(What you have to do)
Hunt through the entries for the word "Left" and copy each line in which it appears.

Items from a data source
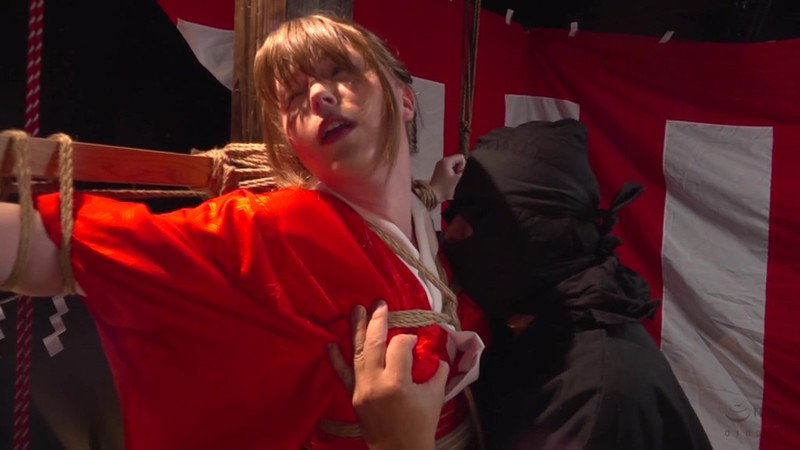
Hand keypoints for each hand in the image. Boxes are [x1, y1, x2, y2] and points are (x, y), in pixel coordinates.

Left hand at [328, 301, 448, 449]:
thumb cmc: (421, 425)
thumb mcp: (435, 396)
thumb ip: (437, 370)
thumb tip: (436, 350)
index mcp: (397, 383)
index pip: (399, 346)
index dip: (408, 338)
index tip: (415, 341)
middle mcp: (375, 383)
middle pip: (374, 344)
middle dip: (378, 321)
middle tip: (380, 303)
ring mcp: (361, 389)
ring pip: (357, 353)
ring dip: (357, 329)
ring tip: (357, 309)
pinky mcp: (353, 396)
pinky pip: (342, 374)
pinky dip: (335, 358)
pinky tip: (329, 343)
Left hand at [428, 154, 465, 201]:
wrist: (434, 194)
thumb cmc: (445, 187)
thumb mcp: (458, 178)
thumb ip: (463, 170)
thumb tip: (464, 168)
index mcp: (446, 160)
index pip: (460, 157)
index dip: (463, 165)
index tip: (458, 173)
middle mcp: (442, 161)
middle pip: (456, 161)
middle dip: (459, 169)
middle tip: (455, 177)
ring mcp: (439, 166)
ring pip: (453, 166)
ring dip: (455, 172)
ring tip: (452, 180)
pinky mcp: (439, 172)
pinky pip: (448, 169)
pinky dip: (451, 174)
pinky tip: (449, 181)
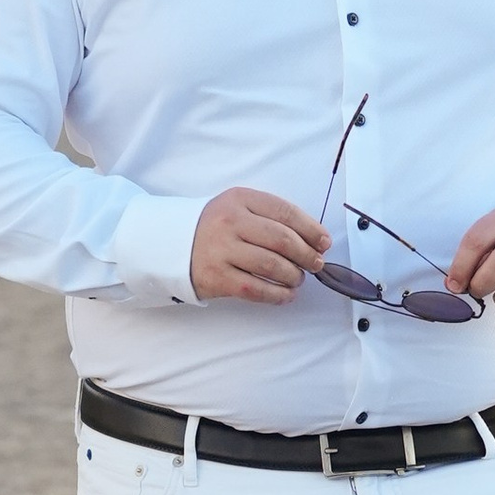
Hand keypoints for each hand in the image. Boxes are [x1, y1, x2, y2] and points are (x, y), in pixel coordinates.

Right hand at [191, 187, 329, 304]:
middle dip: (307, 255)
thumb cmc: (214, 227)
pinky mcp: (217, 278)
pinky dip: (278, 295)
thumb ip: (270, 217)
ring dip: (293, 276)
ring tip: (297, 279)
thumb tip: (313, 240)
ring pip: (273, 266)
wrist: (170, 243)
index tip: (323, 242)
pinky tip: (285, 294)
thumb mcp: (238, 208)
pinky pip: (257, 289)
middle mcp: (229, 222)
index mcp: (239, 199)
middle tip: (315, 264)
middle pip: (282, 240)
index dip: (311, 229)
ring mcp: (221, 250)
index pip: (285, 212)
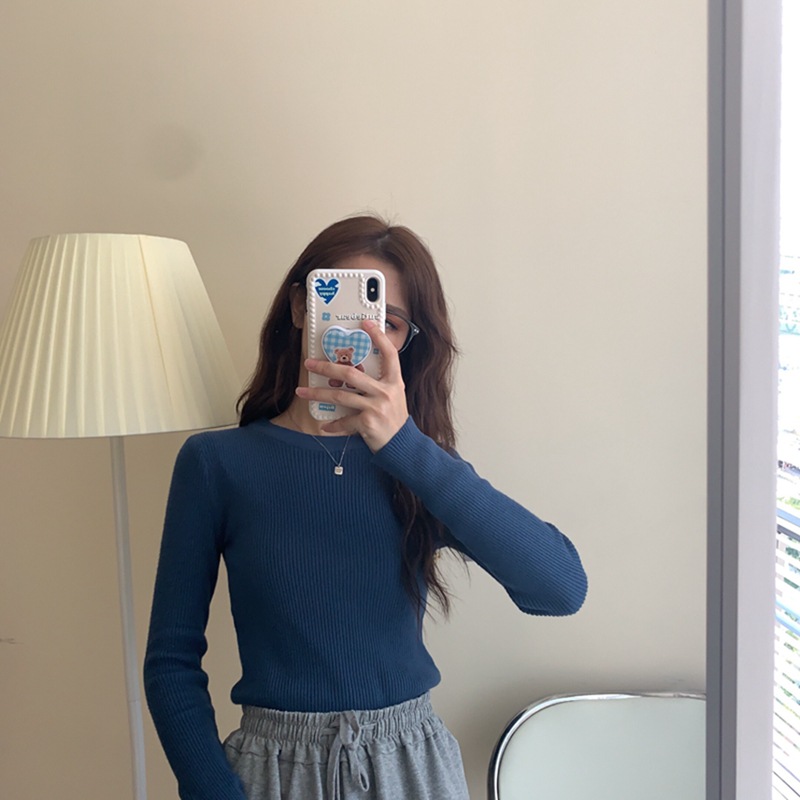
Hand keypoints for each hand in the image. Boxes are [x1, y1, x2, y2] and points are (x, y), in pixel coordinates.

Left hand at [295, 319, 408, 451]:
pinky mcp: (368, 423)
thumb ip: (378, 384)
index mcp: (395, 382)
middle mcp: (387, 392)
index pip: (389, 354)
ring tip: (302, 391)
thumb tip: (351, 371)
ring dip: (318, 393)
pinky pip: (344, 421)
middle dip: (327, 367)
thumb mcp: (393, 397)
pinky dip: (333, 424)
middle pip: (351, 374)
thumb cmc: (394, 419)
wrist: (402, 446)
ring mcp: (377, 407)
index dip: (378, 337)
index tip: (365, 323)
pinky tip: (325, 426)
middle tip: (309, 363)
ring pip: (340, 396)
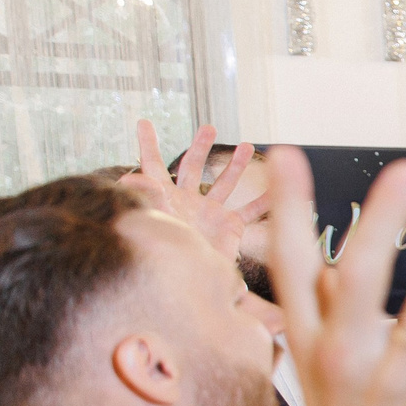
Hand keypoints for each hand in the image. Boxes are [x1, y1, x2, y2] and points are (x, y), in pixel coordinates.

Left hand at [122, 120, 265, 262]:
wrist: (190, 282)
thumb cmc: (168, 252)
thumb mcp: (155, 221)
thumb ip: (146, 197)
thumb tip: (128, 176)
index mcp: (166, 197)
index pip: (152, 165)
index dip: (147, 144)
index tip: (144, 123)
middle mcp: (188, 201)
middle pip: (193, 167)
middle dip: (200, 146)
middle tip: (208, 128)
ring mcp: (210, 213)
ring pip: (226, 183)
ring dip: (236, 165)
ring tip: (247, 145)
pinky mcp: (230, 226)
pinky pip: (250, 211)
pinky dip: (265, 201)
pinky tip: (278, 189)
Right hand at [266, 149, 405, 405]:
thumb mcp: (316, 359)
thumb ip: (327, 305)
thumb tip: (345, 248)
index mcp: (309, 334)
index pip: (291, 264)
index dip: (290, 210)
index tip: (287, 154)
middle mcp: (345, 352)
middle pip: (358, 278)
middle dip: (382, 222)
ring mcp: (392, 382)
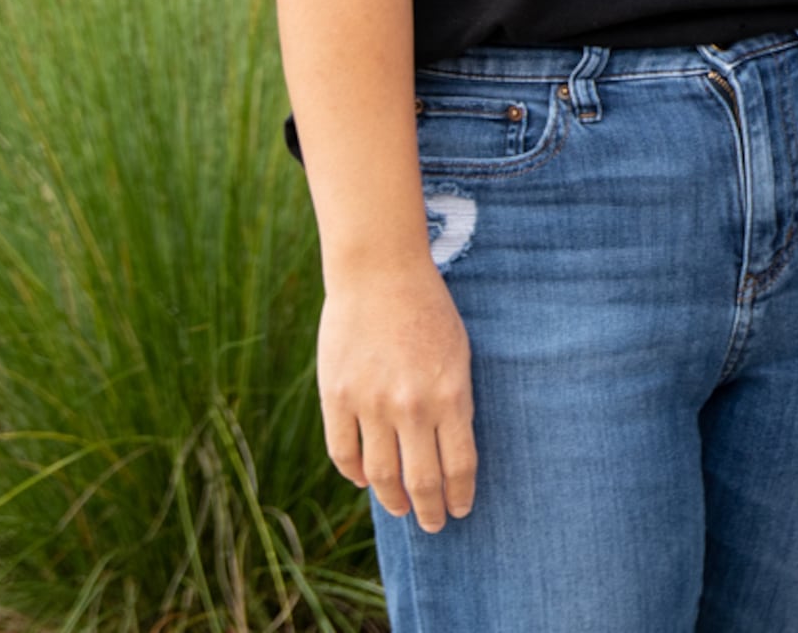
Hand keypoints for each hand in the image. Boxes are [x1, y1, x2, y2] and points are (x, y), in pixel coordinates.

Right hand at [319, 259, 477, 530]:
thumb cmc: (428, 310)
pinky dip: (355, 474)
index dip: (460, 495)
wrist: (380, 272)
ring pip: (380, 476)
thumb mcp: (458, 354)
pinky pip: (343, 453)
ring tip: (402, 510)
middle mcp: (411, 406)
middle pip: (421, 481)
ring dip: (393, 501)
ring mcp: (370, 403)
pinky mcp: (336, 396)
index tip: (461, 510)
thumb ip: (453, 403)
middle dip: (430, 510)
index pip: (459, 466)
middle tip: (434, 524)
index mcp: (450, 395)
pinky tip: (365, 481)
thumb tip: (447, 452)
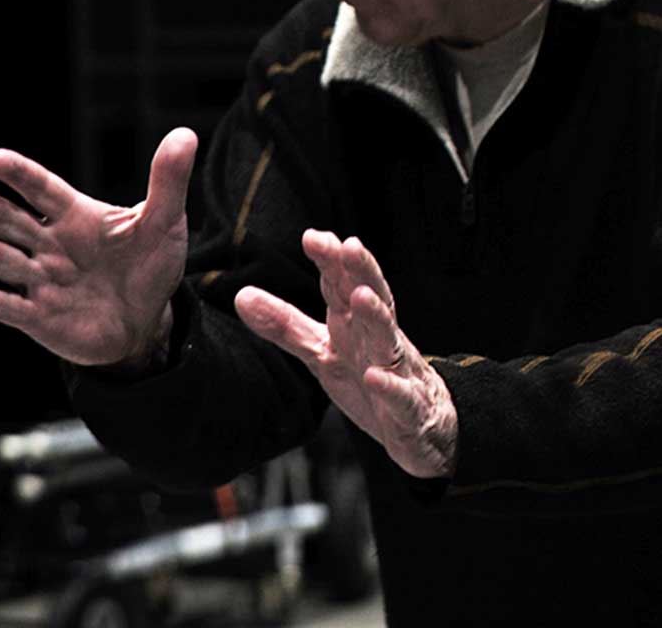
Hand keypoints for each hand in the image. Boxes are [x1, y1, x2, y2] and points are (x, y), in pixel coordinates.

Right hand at [0, 128, 197, 367]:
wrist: (145, 321)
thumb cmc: (147, 264)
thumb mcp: (163, 223)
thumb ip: (168, 182)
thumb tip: (185, 134)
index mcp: (73, 214)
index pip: (42, 189)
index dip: (20, 176)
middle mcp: (49, 244)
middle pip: (12, 221)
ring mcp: (42, 281)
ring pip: (4, 261)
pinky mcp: (40, 318)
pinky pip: (12, 309)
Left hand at [234, 229, 457, 478]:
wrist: (420, 424)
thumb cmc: (366, 375)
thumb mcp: (321, 350)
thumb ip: (284, 325)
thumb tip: (241, 296)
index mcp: (353, 322)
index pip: (342, 284)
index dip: (330, 260)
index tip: (313, 237)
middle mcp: (377, 338)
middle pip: (373, 298)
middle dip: (362, 271)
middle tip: (350, 246)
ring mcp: (396, 370)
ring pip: (388, 339)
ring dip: (377, 317)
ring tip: (362, 296)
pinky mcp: (408, 407)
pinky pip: (401, 396)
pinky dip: (390, 387)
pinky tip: (375, 377)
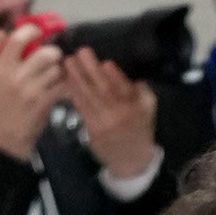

(Answer to this task)
Left hand at [328, 301, 448, 449]:
Left hand at [428, 154, 465, 201]:
Left hand at [295, 319, 408, 451]:
Left hand at [122, 120, 265, 262]:
Left hand at [234, 229, 457, 478]:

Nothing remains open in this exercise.